Wednesday 20 March 2019

BREXIT ON A KNIFE EDGE.

Theresa May must surely be one of the least competent Prime Ministers this country has ever had. In being so, she joins a sadly lengthy list of others who have risen to the top but ultimately proved to be incapable of doing the job. Is this not a perfect, if appalling, example of the Peter Principle in operation ?

Even over the last 70 years, the UK has suffered under the leadership of incompetents too many times - Theresa May joins Anthony Eden, Alec Douglas-Home, James Callaghan and Gordon Brown in being a Prime Minister who quite clearly is not up to the job. None of the others lasted very long in office and we can but hope that Mrs May is gone in the very near future as well.

Mrs May's return from Brussels a few months ago, figuratively waving her agreement at us, brought back thoughts of Neville Chamberlain's return from Munich. Chamberlain, yet another in that panoply of incompetents was a man completely out of his depth and utterly unable to comprehend the realities of life in 1930s Europe. Mrs May does not understand, and neither do many of her Parliamentary colleagues, the realities of life in 21st century Britain. 

The people voted to leave the EU. They did not vote for any 'kind' of Brexit, they voted for Brexit, full stop. They understood that leaving the EU meant leaving the customs' union and the single market, something which was made very clear by both sides in the argument at the time.

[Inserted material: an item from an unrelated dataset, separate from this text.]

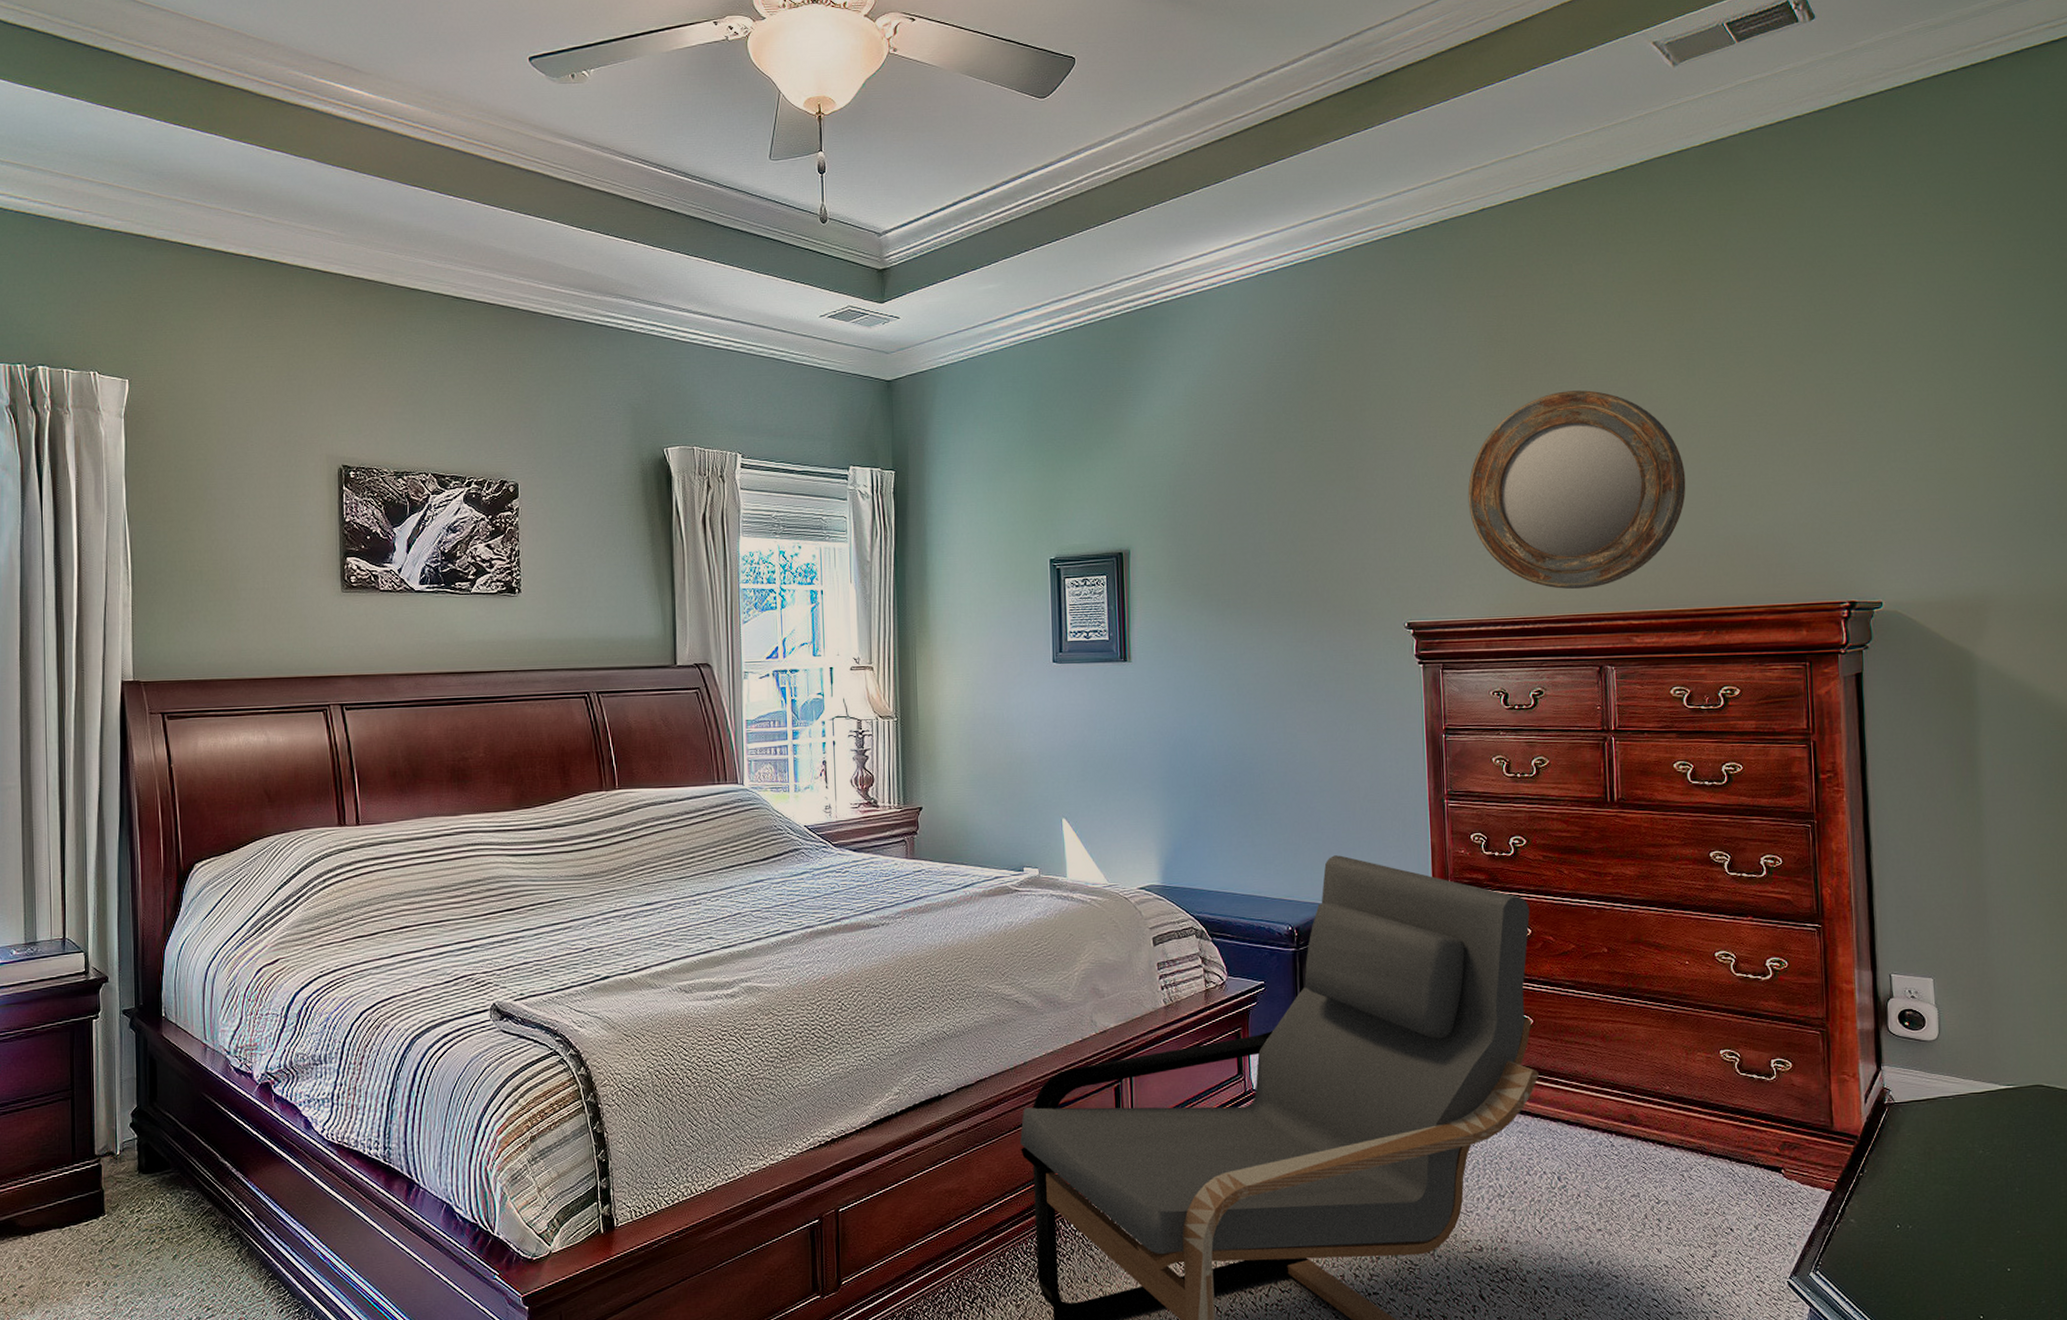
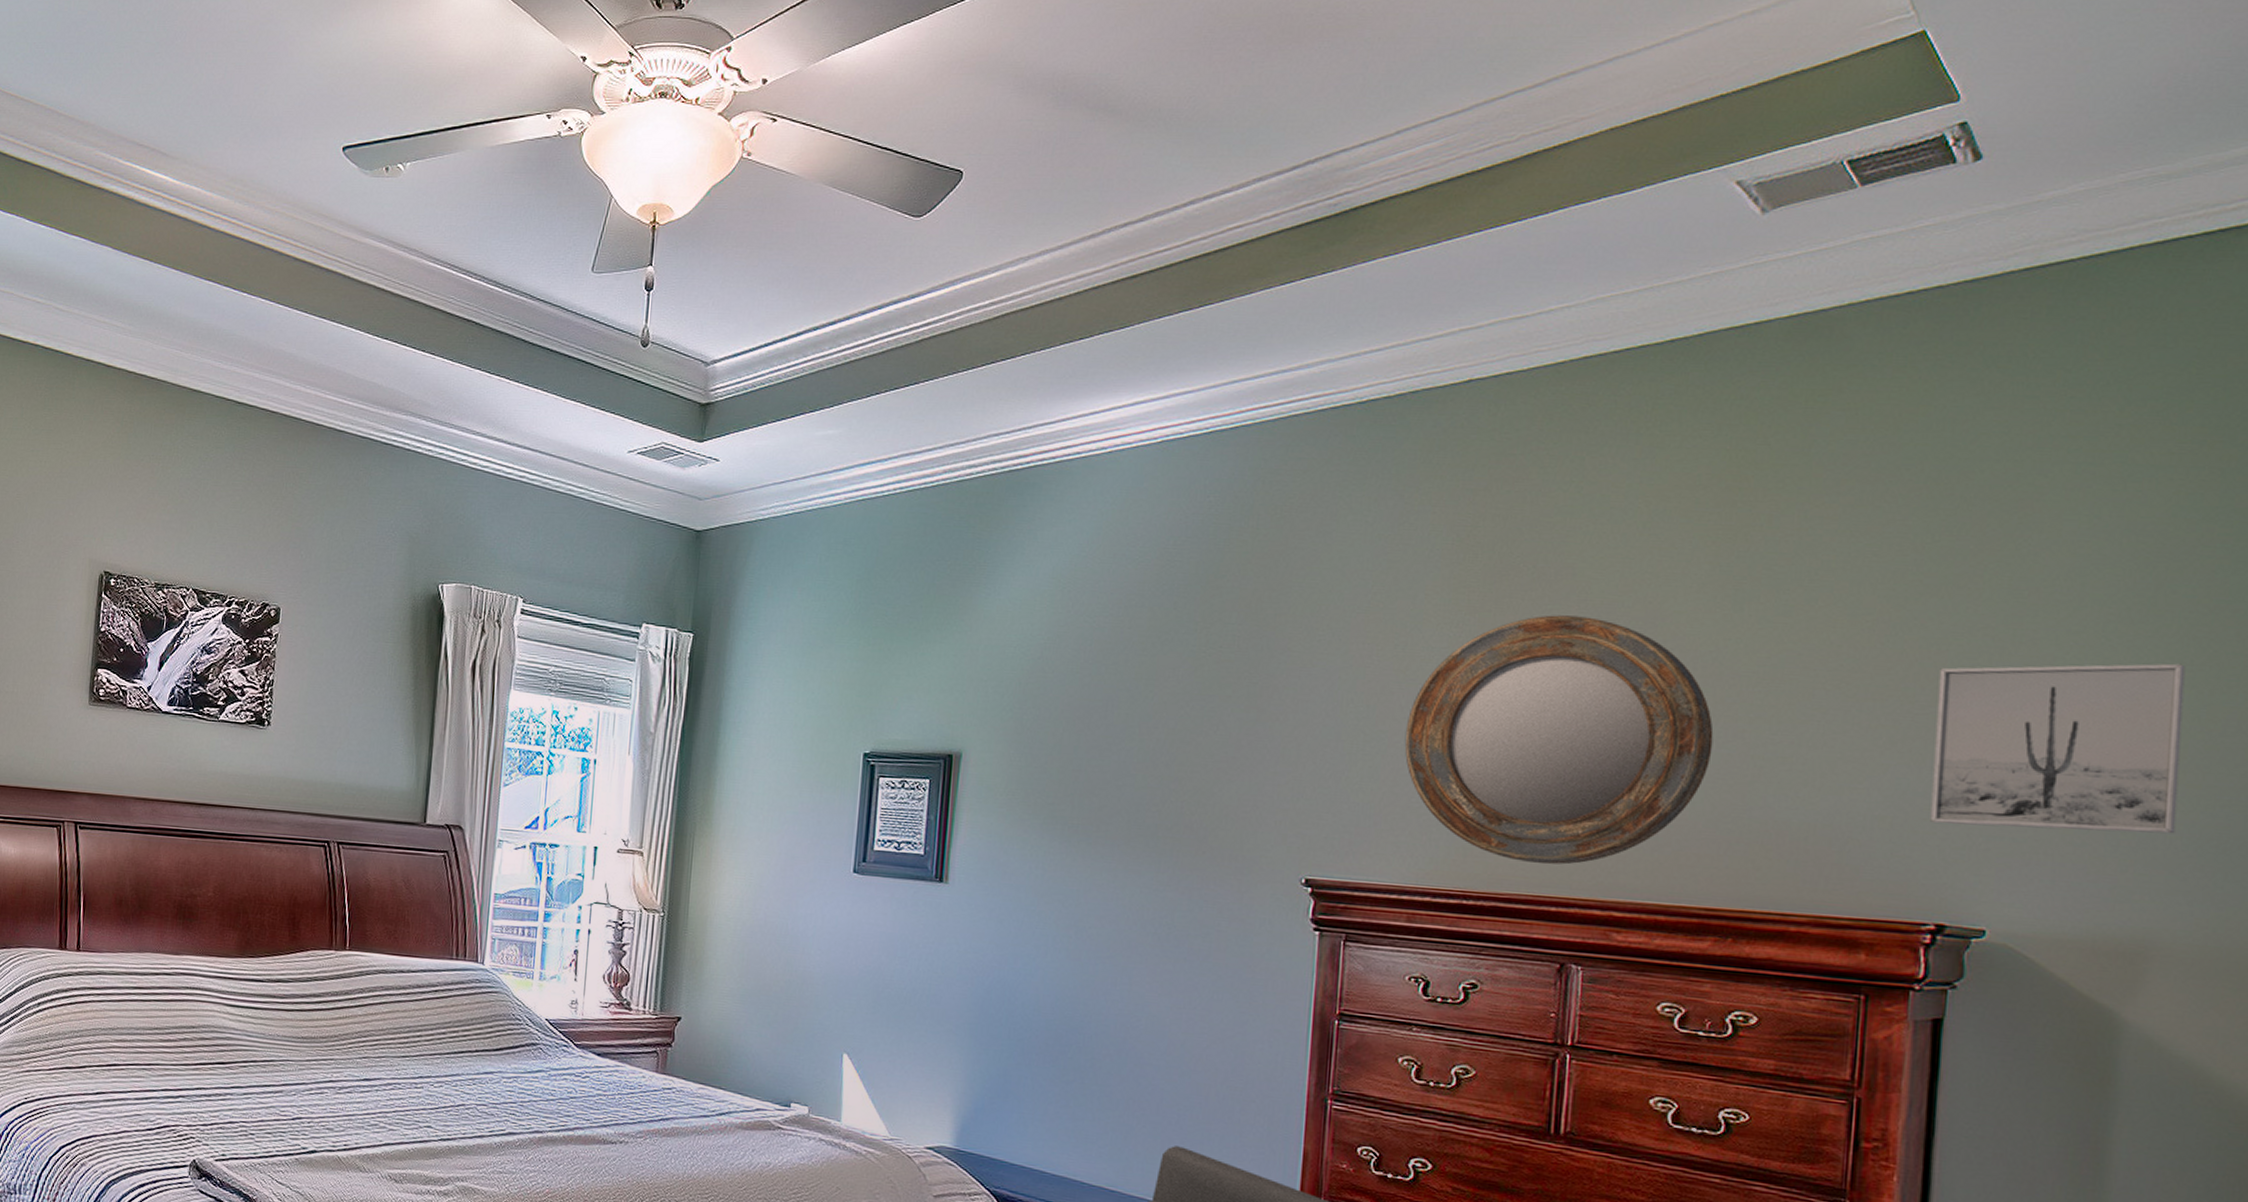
wall art: none [1830,388,1994,525] -> present [1930,663,2185,834]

They voted in the expectation that the government would act accordingly, not with an expectation that there would be years of political chicanery followed by delays and even calls for another referendum, dressed up as a 'peoples' vote' by some in order to avoid use of the 'r' word.

Now that Mrs May has written to EU representatives asking for Brexit to be delayed she has finally broken the solemn word given to the British people in 2016 and reiterated many times over the last 3 years. She is not fit to be our prime Minister and the government that she leads has failed in its duty to the people. At the same time, the opposition parties have done no better, using Brexit as a tool for their own political ends, and have equally ignored the referendum result.

Neither another referendum nor a general election will resolve this problem. Mrs May must go; the government, under a new Prime Minister, must carry through the commitment given to the British people in 2016 and ever since, deal or no deal. Members of Parliament, who have already voted in favour of leaving the EU on 29th March and enshrined that decision in law, must now comply with that law. 

Otherwise, democracy is dead and one wonders who will bother voting for anything in the future.